▸ **TASK TO CARRY OUT**:
Filter the data for lines with the word "will" and copy those lines.

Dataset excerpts
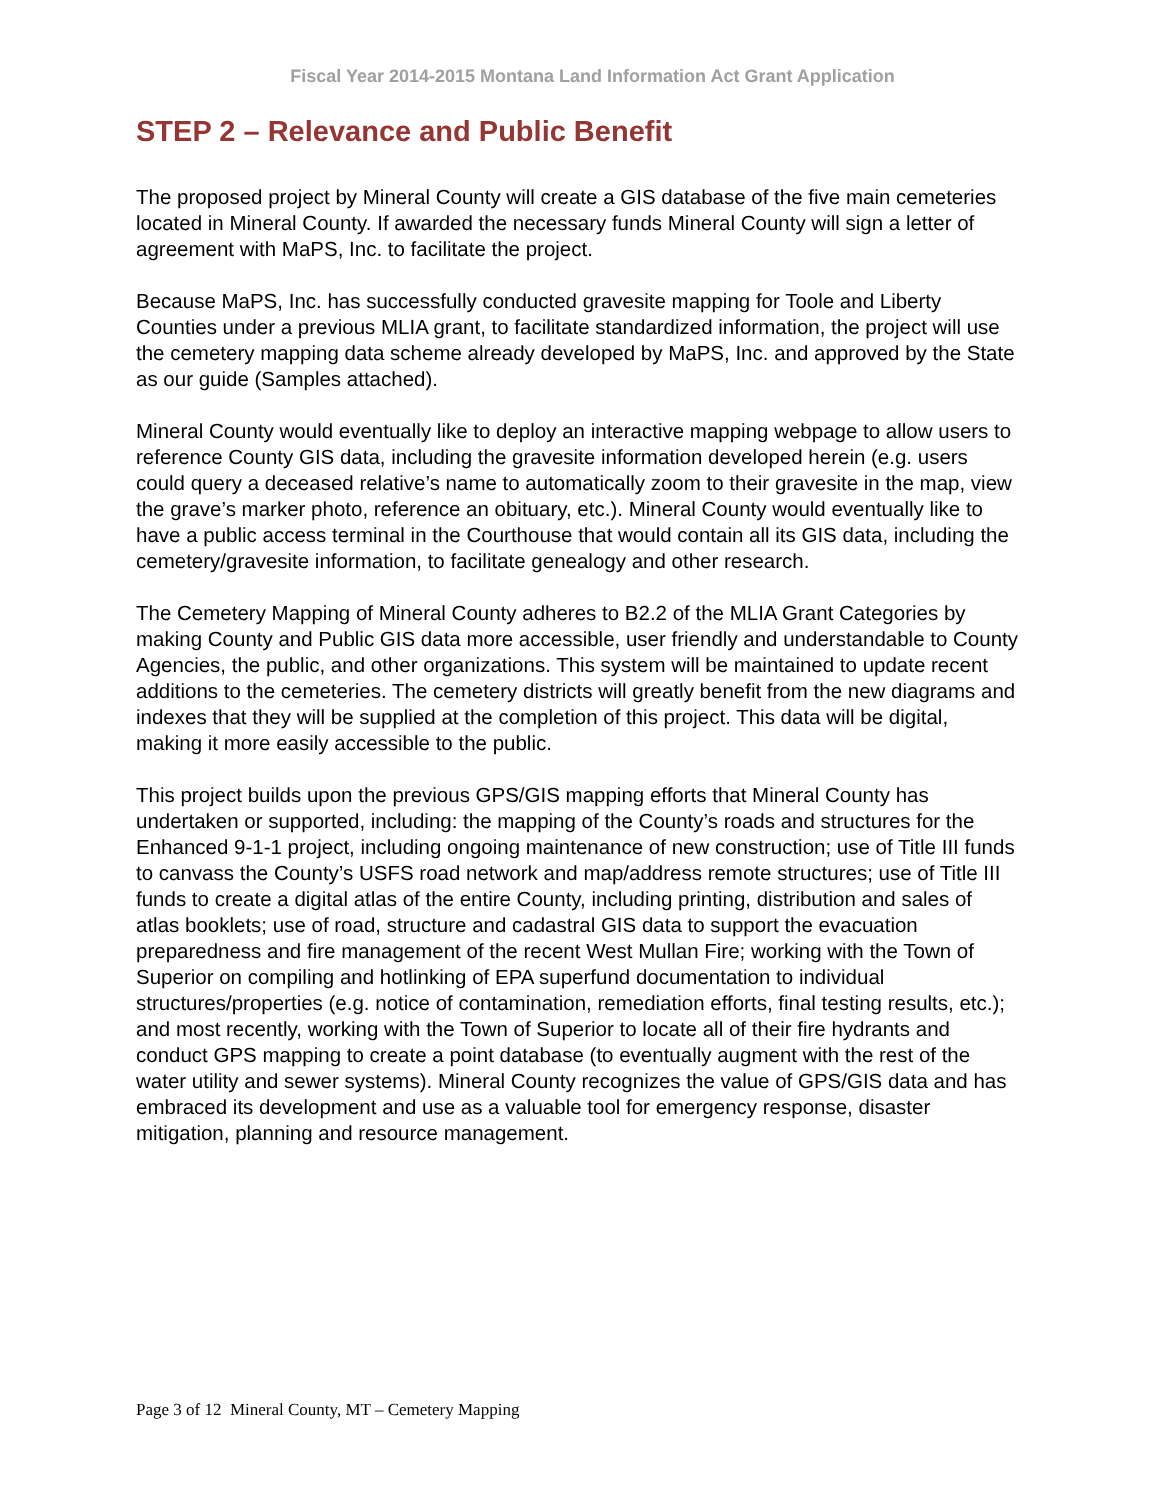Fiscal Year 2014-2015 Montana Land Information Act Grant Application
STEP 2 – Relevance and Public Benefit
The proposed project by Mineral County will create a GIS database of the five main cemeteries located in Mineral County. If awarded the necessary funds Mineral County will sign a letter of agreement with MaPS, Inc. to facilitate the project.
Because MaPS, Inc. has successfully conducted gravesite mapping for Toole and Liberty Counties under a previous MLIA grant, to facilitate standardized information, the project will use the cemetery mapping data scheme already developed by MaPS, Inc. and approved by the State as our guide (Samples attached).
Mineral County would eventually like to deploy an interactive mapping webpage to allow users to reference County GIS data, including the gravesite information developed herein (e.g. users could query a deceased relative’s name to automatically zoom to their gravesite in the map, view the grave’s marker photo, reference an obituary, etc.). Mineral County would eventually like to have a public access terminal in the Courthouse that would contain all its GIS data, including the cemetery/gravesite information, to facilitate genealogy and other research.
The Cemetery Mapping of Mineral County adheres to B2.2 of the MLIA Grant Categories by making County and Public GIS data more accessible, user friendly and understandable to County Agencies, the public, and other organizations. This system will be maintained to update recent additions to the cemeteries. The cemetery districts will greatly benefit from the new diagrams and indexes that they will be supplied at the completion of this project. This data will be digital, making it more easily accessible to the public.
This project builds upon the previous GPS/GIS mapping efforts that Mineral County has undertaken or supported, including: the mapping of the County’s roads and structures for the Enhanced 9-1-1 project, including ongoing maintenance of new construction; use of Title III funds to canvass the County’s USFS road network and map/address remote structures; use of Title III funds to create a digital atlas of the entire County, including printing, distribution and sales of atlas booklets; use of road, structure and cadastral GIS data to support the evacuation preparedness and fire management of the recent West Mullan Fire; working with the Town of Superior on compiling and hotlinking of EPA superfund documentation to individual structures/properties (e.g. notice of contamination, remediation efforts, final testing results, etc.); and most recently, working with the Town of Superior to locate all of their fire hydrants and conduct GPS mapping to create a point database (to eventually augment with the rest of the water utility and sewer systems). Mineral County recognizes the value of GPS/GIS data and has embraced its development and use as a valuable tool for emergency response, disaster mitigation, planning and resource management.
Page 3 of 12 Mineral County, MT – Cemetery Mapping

▸ **WRITTEN ANSWER**:
The proposed project by Mineral County will create a GIS database of the five main cemeteries located in Mineral County. If awarded the necessary funds Mineral County will sign a letter of agreement with MaPS, Inc. to facilitate the project.
Because MaPS, Inc. has successfully conducted gravesite mapping for Toole and Liberty Counties under a previous MLIA grant, to facilitate standardized information, the project will use the cemetery mapping data scheme already developed by MaPS, Inc. and approved by the State as our guide (Samples attached).
The Cemetery Mapping of Mineral County adheres to B2.2 of the MLIA Grant Categories by making County and Public GIS data more accessible, user friendly and understandable to County Agencies, the public, and other organizations. This system will be maintained to update recent additions to the cemeteries. The cemetery districts will greatly benefit from the new diagrams and indexes that they will be supplied at the completion of this project. This data will be digital, making it more easily accessible to the public.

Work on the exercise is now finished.